_Exercise objective_
Transcribe every record verbatim; no pictures.

(Items from a data source)
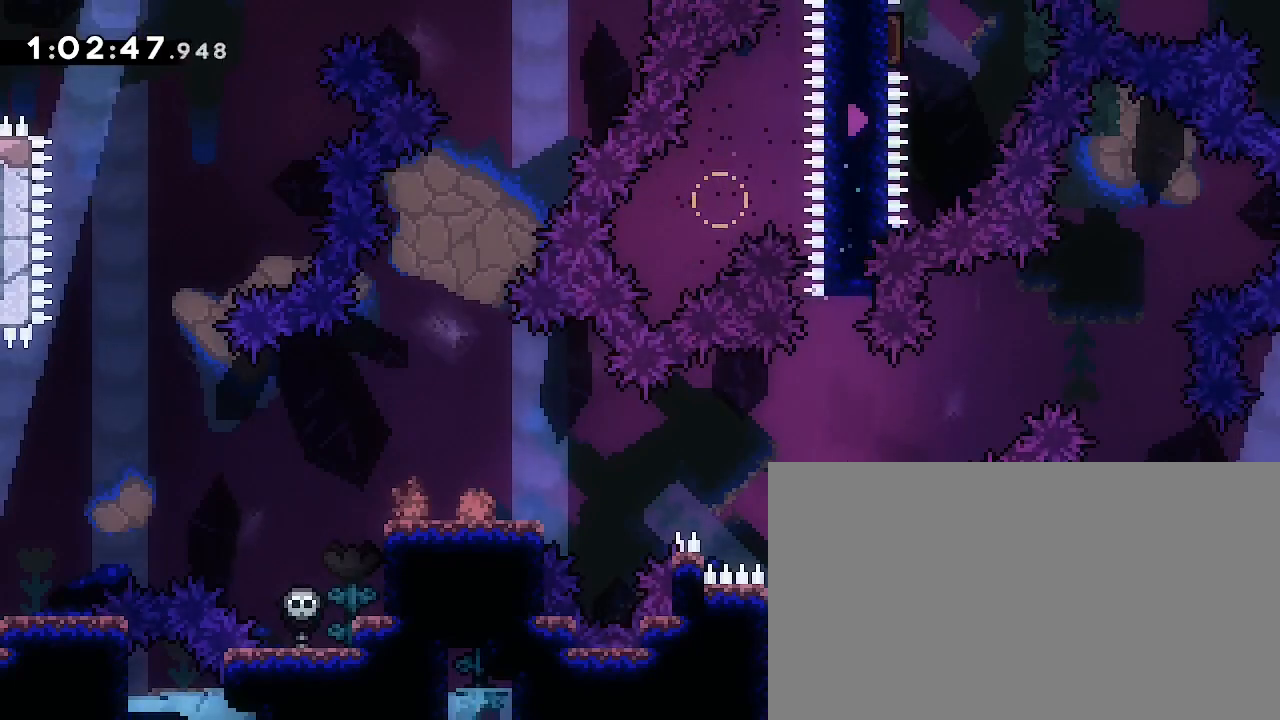
{"dt_ms": 500, "buttons": ["B"], "left_stick": "center", "right_stick": "center", "events": [[67, "A", "down"], [200, "B", "down"], [267, "A", "up"]]}
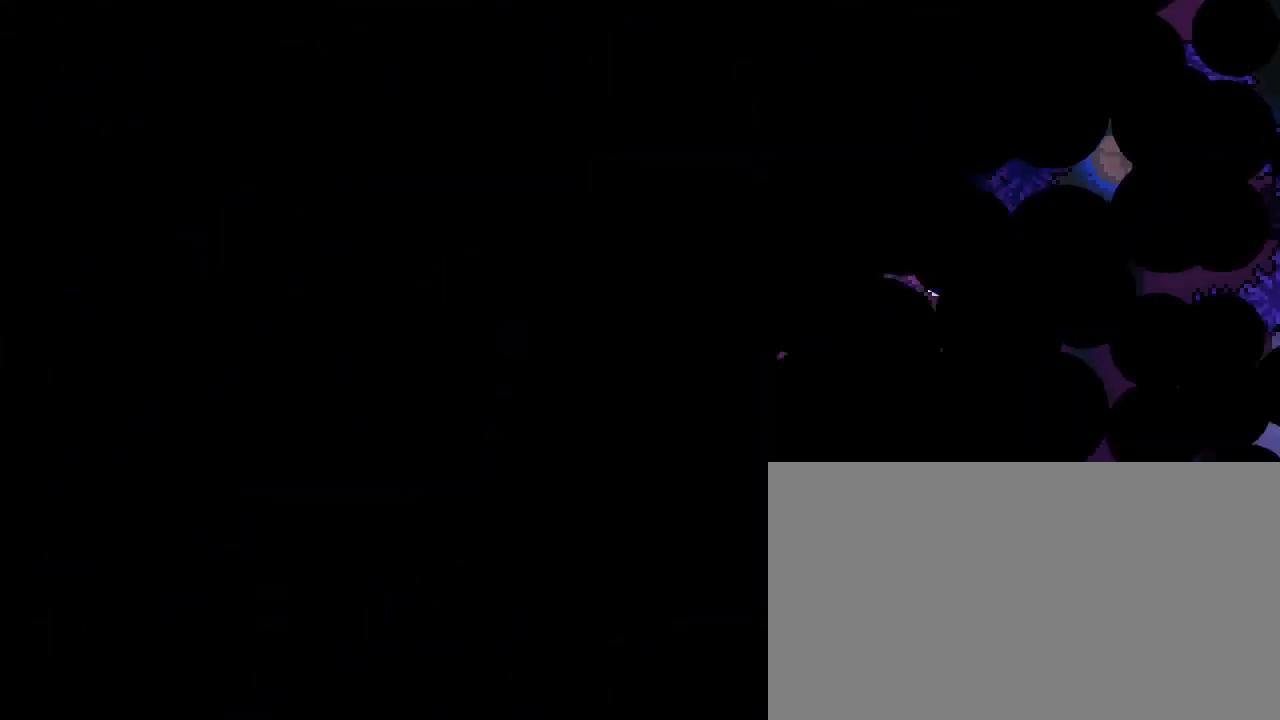
{"dt_ms": 500, "buttons": [], "left_stick": "center", "right_stick": "center", "events": [[33, "B", "up"]]}
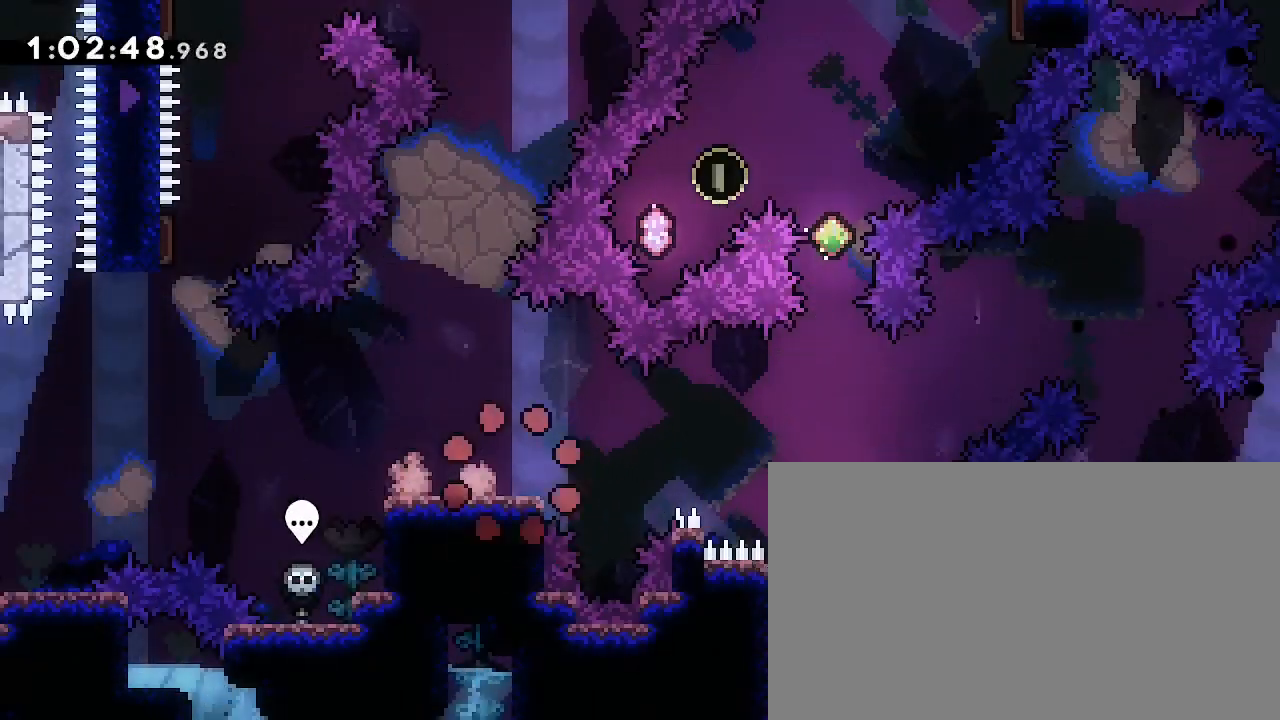
{"dt_ms": 1000, "buttons": [], "left_stick": "up", "right_stick": "center"}
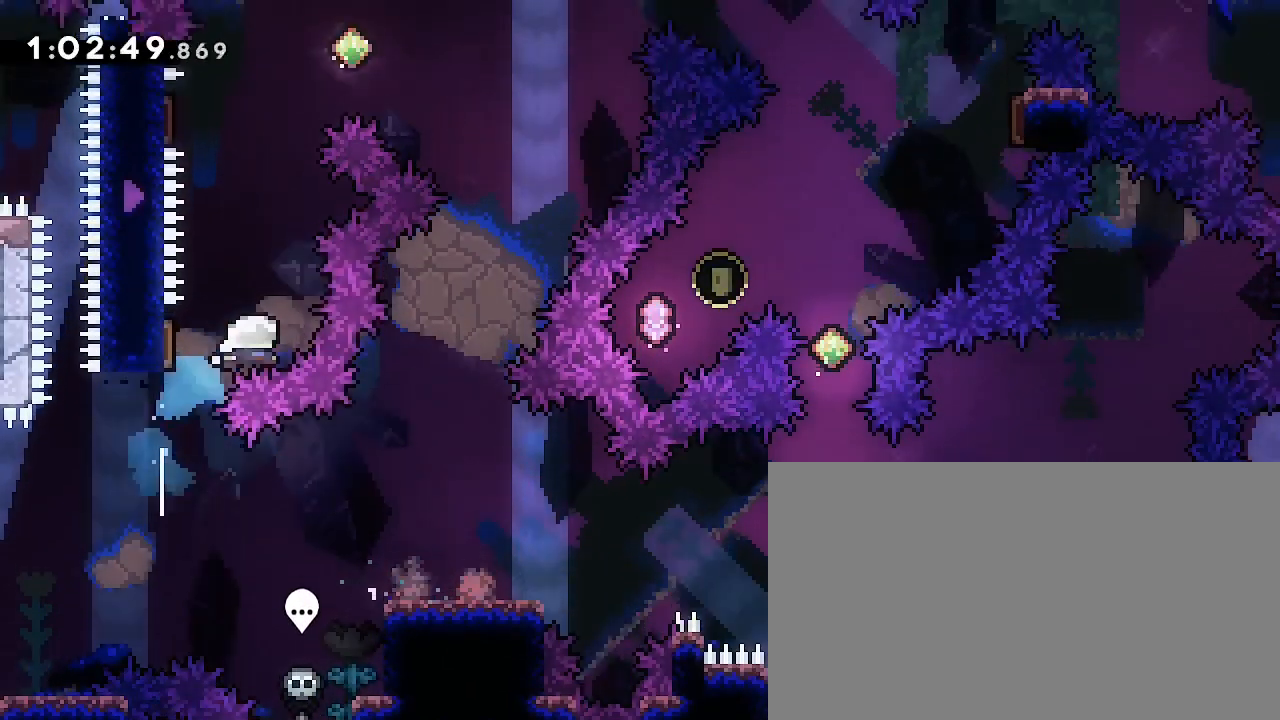
{"dt_ms": 500, "buttons": [], "left_stick": "left", "right_stick": "center"}
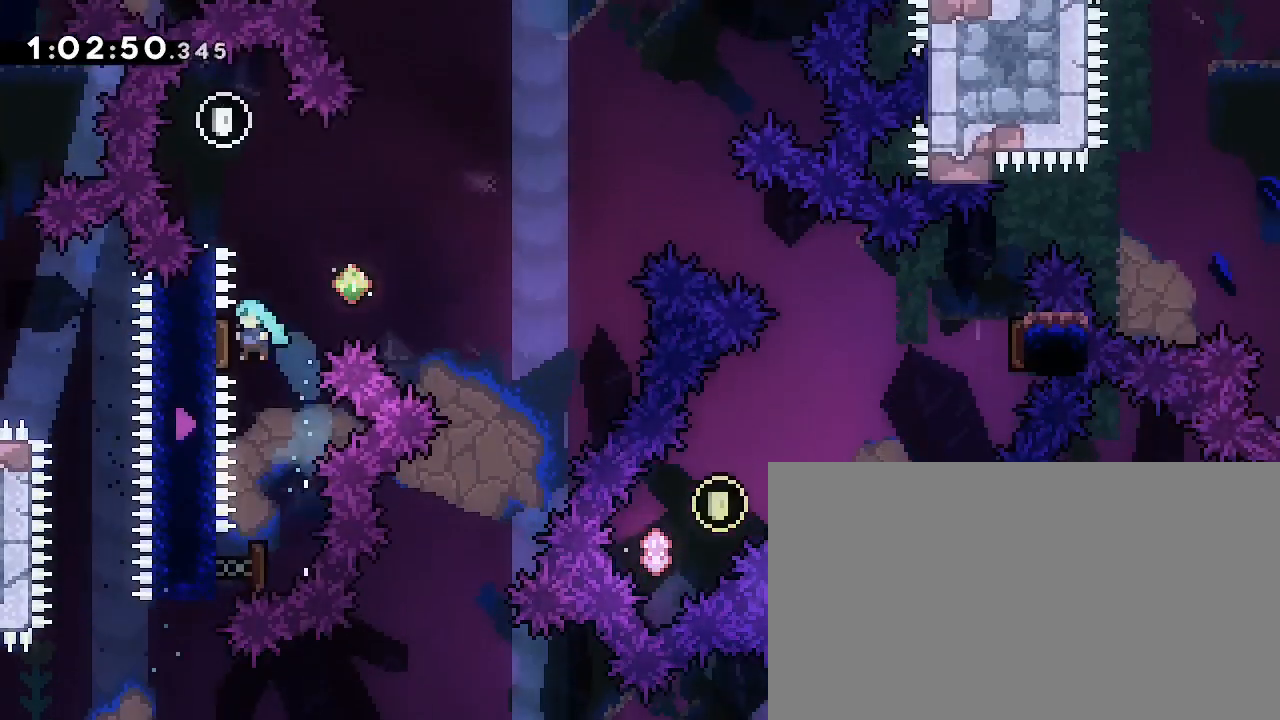
{"dt_ms": 500, "buttons": [], "left_stick": "down-right", "right_stick": "center"}
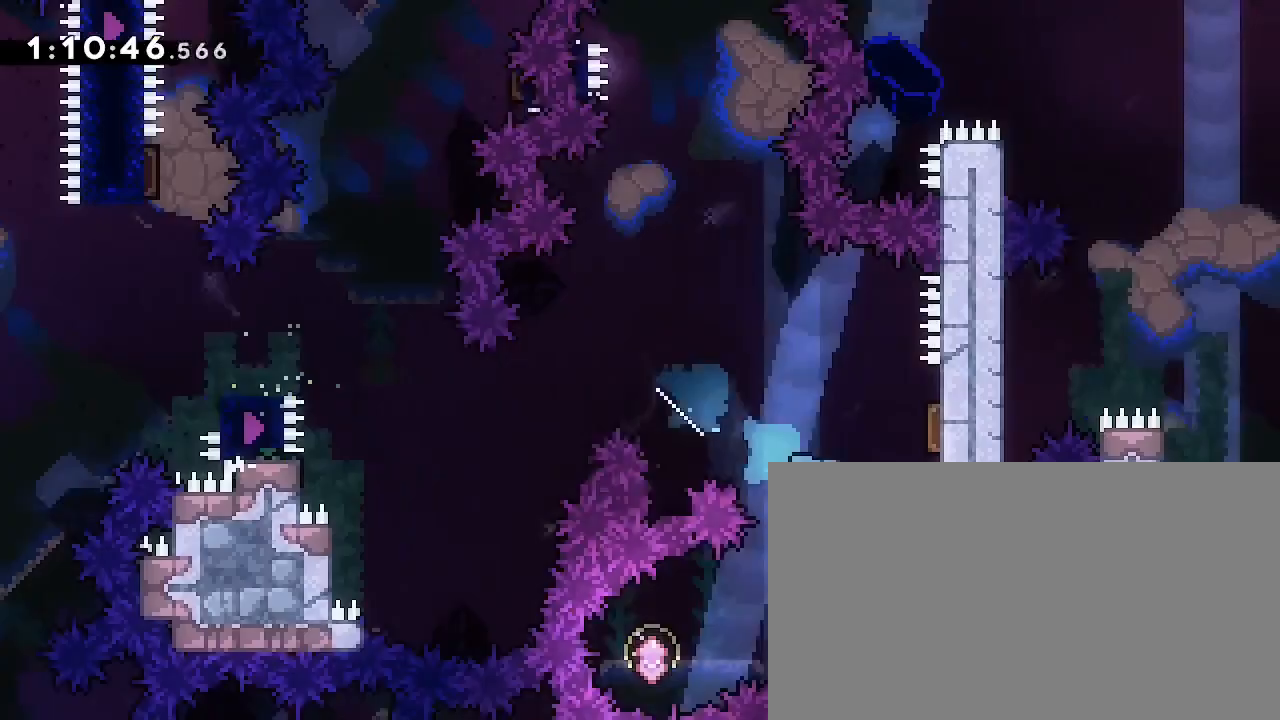
{"dt_ms": 500, "buttons": [], "left_stick": "up-right", "right_stick": "down-left"}
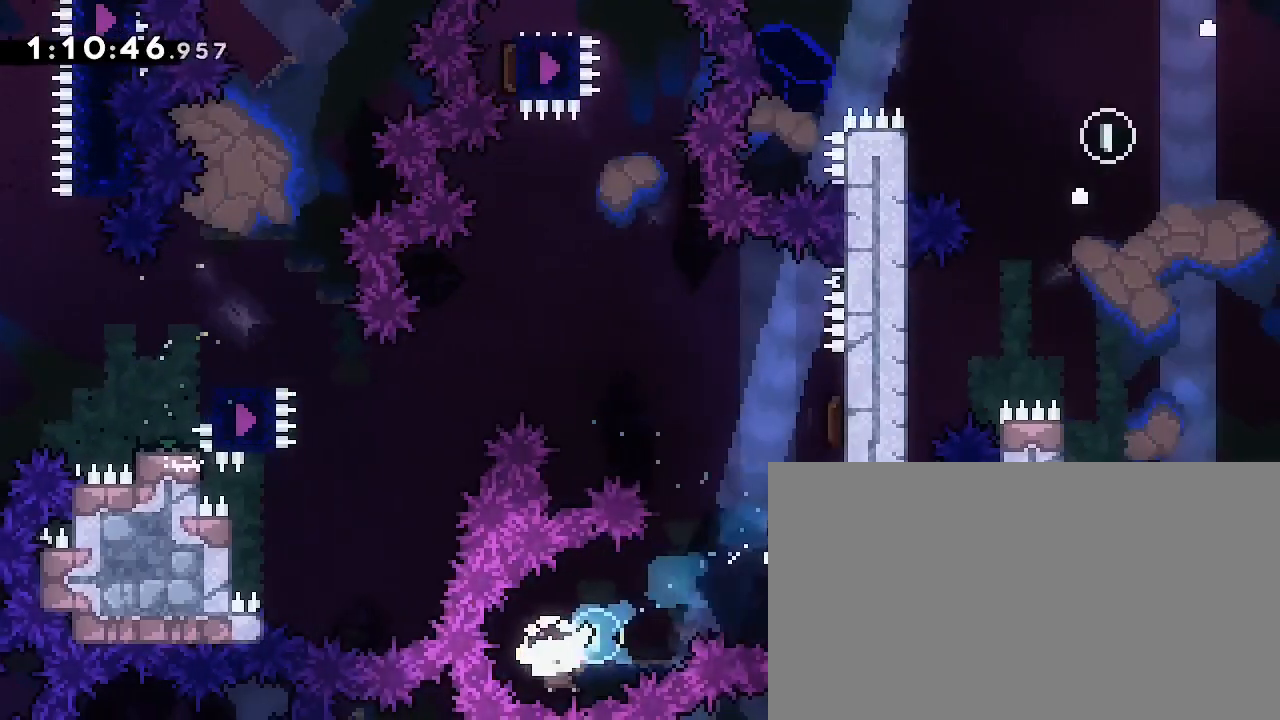
{"dt_ms": 500, "buttons": [], "left_stick": "up-right", "right_stick": "center"}
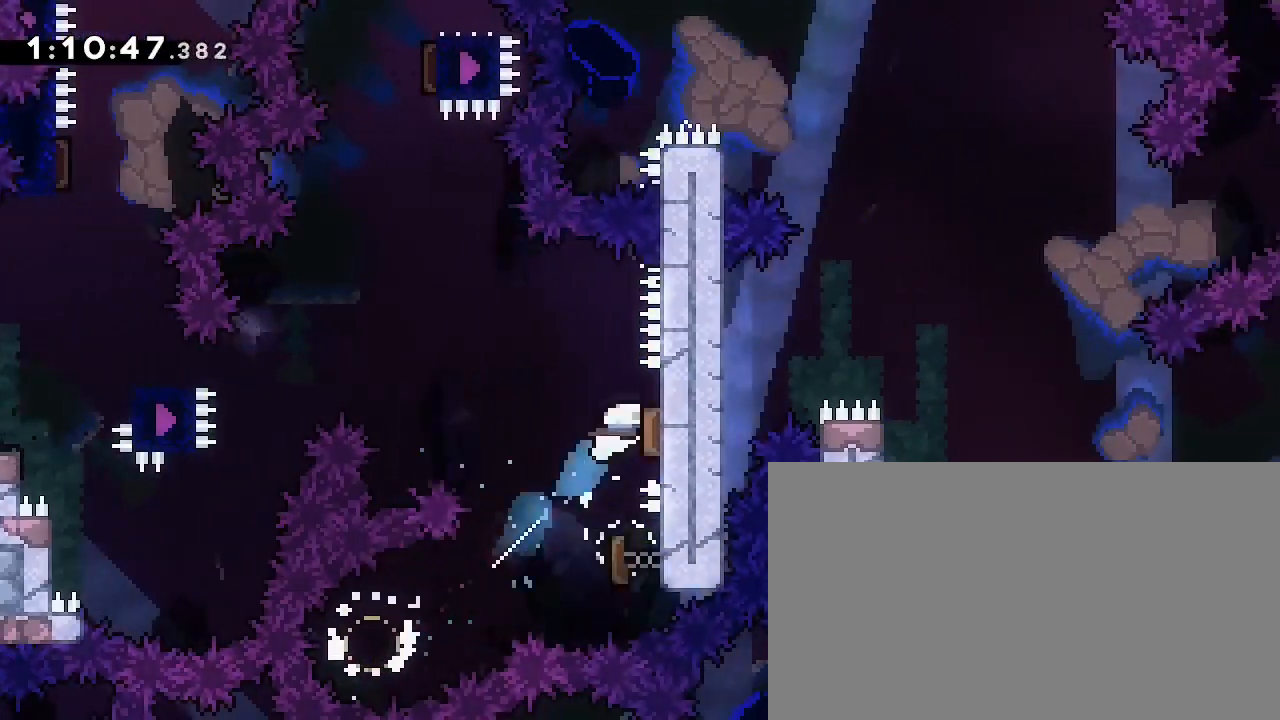
{"dt_ms": 500, "buttons": [], "left_stick": "right", "right_stick": "up-right", "events": [[200, "left_stick", "center"], [333, "left_stick", "down-left"], [333, "right_stick", "down-left"], [500, "left_stick", "right"], [500, "right_stick", "up-right"]]}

_Reply_
{"dt_ms": 500, "buttons": ["B"], "left_stick": "center", "right_stick": "center", "events": [[67, "A", "down"], [200, "B", "down"], [267, "A", "up"]]}
{"dt_ms": 500, "buttons": [], "left_stick": "center", "right_stick": "center", "events": [[33, "B", "up"]]}
{"dt_ms": 1000, "buttons": [], "left_stick": "up", "right_stick": "center"}
{"dt_ms": 500, "buttons": [], "left_stick": "left", "right_stick": "center"}
{"dt_ms": 500, "buttons": [], "left_stick": "down-right", "right_stick": "center"}
{"dt_ms": 500, "buttons": [], "left_stick": "up-right", "right_stick": "down-left"}
{"dt_ms": 500, "buttons": [], "left_stick": "up-right", "right_stick": "center"}
{"dt_ms": 500, "buttons": [], "left_stick": "right", "right_stick": "up-right", "events": [[200, "left_stick", "center"], [333, "left_stick", "down-left"], [333, "right_stick", "down-left"], [500, "left_stick", "right"], [500, "right_stick", "up-right"]]}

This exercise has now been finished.